:: Records for processing ::

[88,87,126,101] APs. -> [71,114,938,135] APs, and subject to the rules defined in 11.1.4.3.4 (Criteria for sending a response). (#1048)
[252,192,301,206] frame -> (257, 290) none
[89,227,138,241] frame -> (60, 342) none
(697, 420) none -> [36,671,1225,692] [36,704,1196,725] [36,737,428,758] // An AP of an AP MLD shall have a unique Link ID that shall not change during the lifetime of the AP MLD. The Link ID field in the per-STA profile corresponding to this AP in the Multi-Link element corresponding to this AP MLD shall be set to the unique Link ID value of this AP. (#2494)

:::
:: Records for processing ::

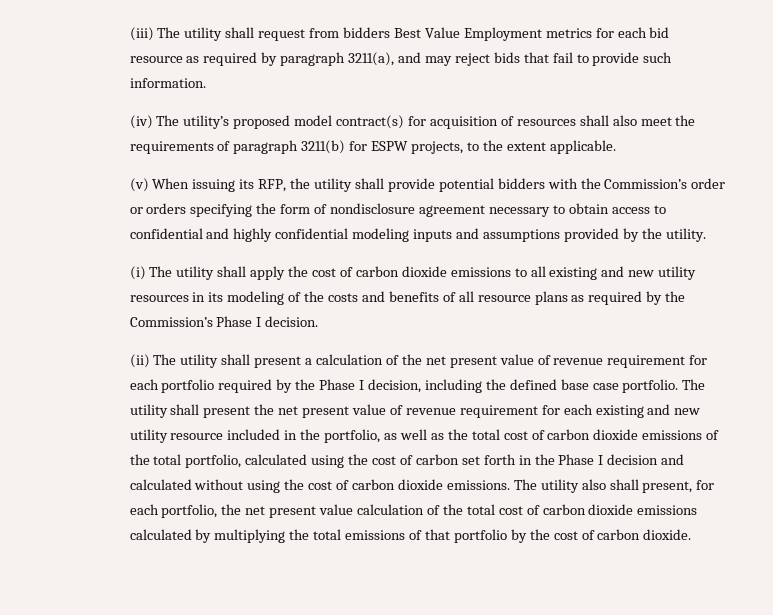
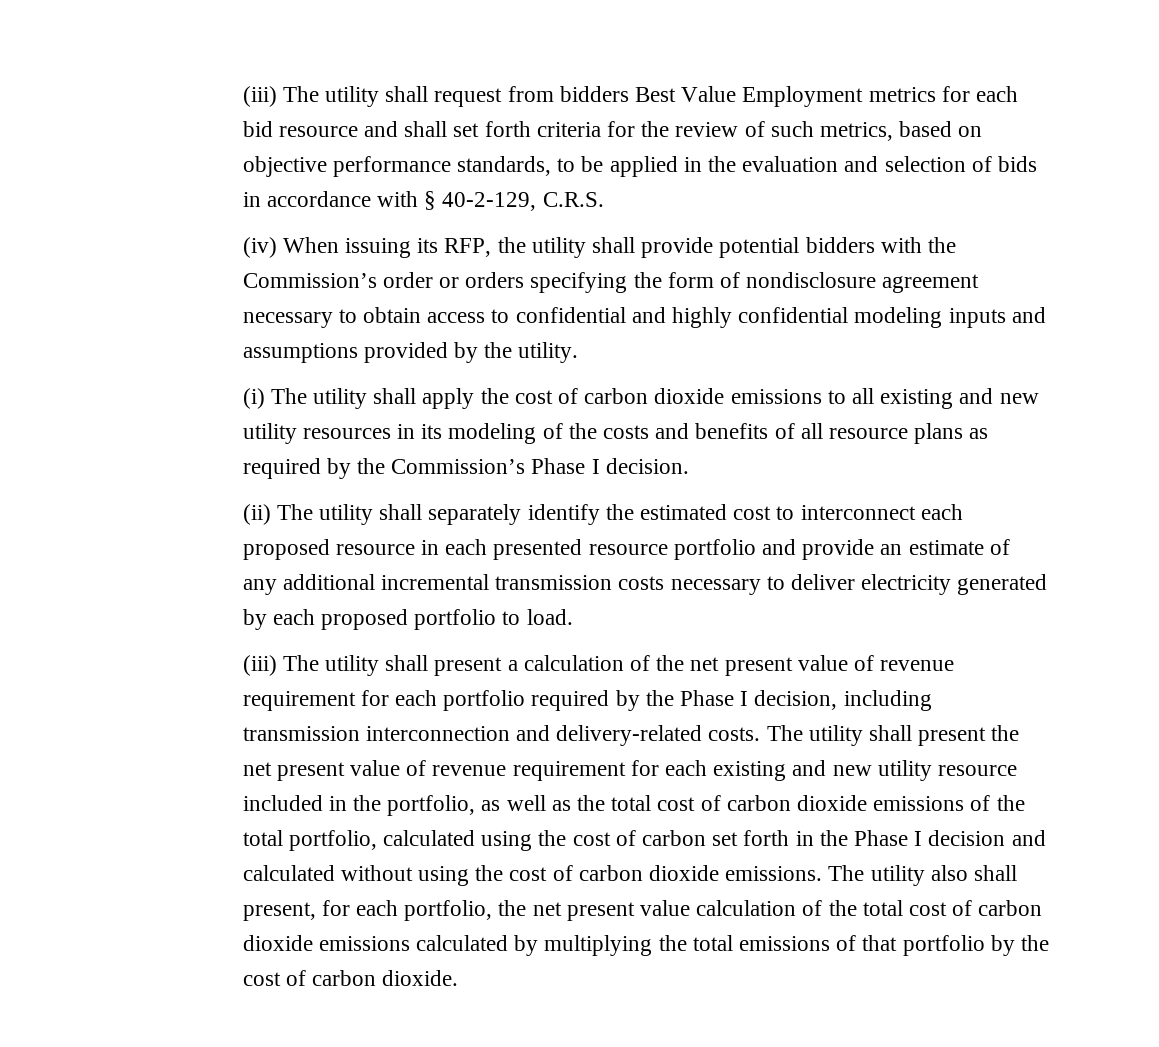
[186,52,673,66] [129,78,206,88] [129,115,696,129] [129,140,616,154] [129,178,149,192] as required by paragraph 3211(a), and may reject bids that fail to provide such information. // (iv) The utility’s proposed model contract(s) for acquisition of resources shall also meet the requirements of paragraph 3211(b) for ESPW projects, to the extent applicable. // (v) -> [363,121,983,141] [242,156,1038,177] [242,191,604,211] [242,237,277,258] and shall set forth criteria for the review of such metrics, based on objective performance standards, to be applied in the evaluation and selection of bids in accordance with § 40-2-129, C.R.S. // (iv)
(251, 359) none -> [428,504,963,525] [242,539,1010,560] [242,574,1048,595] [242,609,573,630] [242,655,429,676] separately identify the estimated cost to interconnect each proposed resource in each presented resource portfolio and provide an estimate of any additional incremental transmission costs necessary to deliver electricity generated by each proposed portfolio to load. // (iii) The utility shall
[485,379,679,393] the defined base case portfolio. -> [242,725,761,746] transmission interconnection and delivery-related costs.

:::

** Problem description **
Output the material above exactly, but only from the line that carries "[88,87,126,101] APs. ->" through the line that carries "[89,227,138,241] frame -> (60, 342) none".

** Answer for the task **
[88,87,126,101] APs. -> [71,114,938,135] APs, and subject to the rules defined in 11.1.4.3.4 (Criteria for sending a response). (#1048)
[252,192,301,206] frame -> (257, 290) none
[89,227,138,241] frame -> (60, 342) none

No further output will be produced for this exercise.